I understand that the protocol did not end up taking over the wallet because the wallet was independently withdrawn, but the vote was passed and that was the plan. It should also be noted that after intense backlash on Twitter, another vote was passed on Solend to overturn the previous vote. But this is the exact opposite of what cryptocurrency should be: decentralized, censorship-resistant, and trustless. And with the precedent set, where is the line drawn? Whose accounts could potentially be assumed? Can larger accounts group together to take over smaller accounts and siphon their funds? Can protocol owners claim portfolio assets if they feel they are acting inconsistently with their vision?
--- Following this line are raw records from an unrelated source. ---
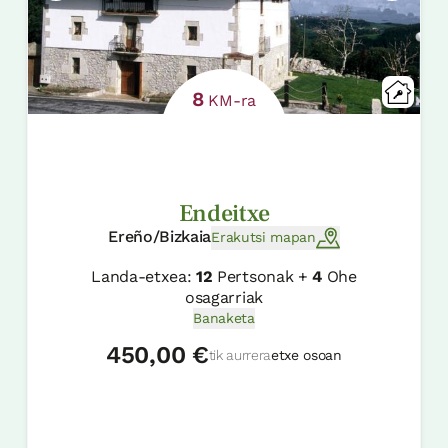
8
KM-ra
Endeitxe
Ereño/Bizkaia
Erakutsi mapan
Landa-etxea:
12
Pertsonak +
4
Ohe
osagarriak
Banaketa
450,00 €
tik aurrera
etxe osoan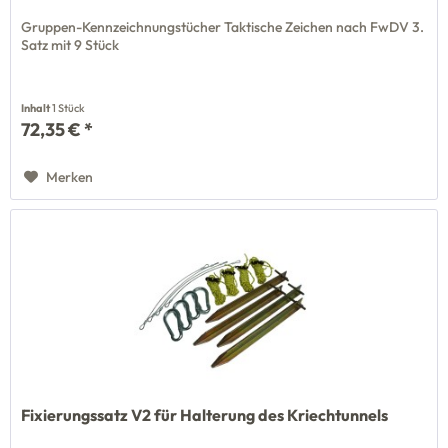
Gruppen-Kennzeichnungstücher Taktische Zeichen nach FwDV 3.
Satz mit 9 Stück
Inhalt
1 Stück
72,35 € *
Merken
Fixierungssatz V2 für Halterung des Kriechtunnels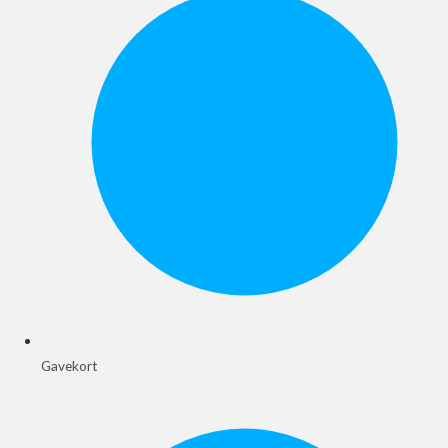
Gavekort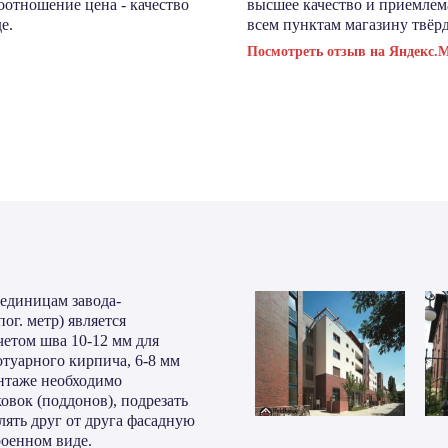
соотношение цена - качество
высшее качество и приемлема
е.
всем пунктам магазину твёрд
Посмотреть отзыв на Яндекс.
 единицам завода-
пог. метр) является
четом шва 10-12 мм для
отуарного кирпича, 6-8 мм
нтаже необходимо
овок (поддонов), подрезать
лять друг от друга фасадную
роенном виде.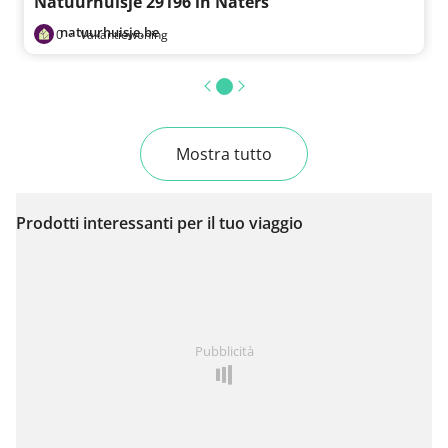
Natuurhuisje 29196 in Naters
natuurhuisje.be
0
·
Vakantiewoning
Mostra tutto
Prodotti interessanti per il tuo viaggio
Pubblicità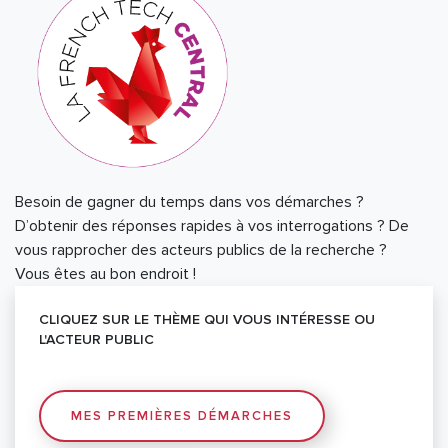
Besoin de gagner du temps dans vos démarches ?
D’obtenir des réponses rapides à vos interrogations ? De
vous rapprocher des acteurs publics de la recherche ?
Vous êtes au bon endroit !
CLIQUEZ SUR LE THÈME QUI VOUS INTÉRESSE OU
L'ACTEUR PUBLIC
MES PREMIÈRES DÉMARCHES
The reality is that anything is possible because it is centralized and a dangerous precedent has been set. Ironically, it is essentially the biggest reason for the invention of cryptocurrency in the first place – to combat the dangers of centralization. If Bitcoin founder Satoshi Nakamoto is out there somewhere, he must be writhing in horror.

Whale

It’s unclear who the whale is, but she was let down by protocol. She deposited this money under the pretense that they could take out a loan and do whatever they wanted. Now, the owners and the protocol have intervened in confiscating this privilege to protect the price of their token. Money talks, right? As you can see, the protocol is not a point-to-point, trustless protocol. Instead, it is a centralized lending platform that requires investors to trust homeowners and other users. The beams were not moved, but were completely dismantled. This is not decentralized finance. Instead, it’s very centralized finance.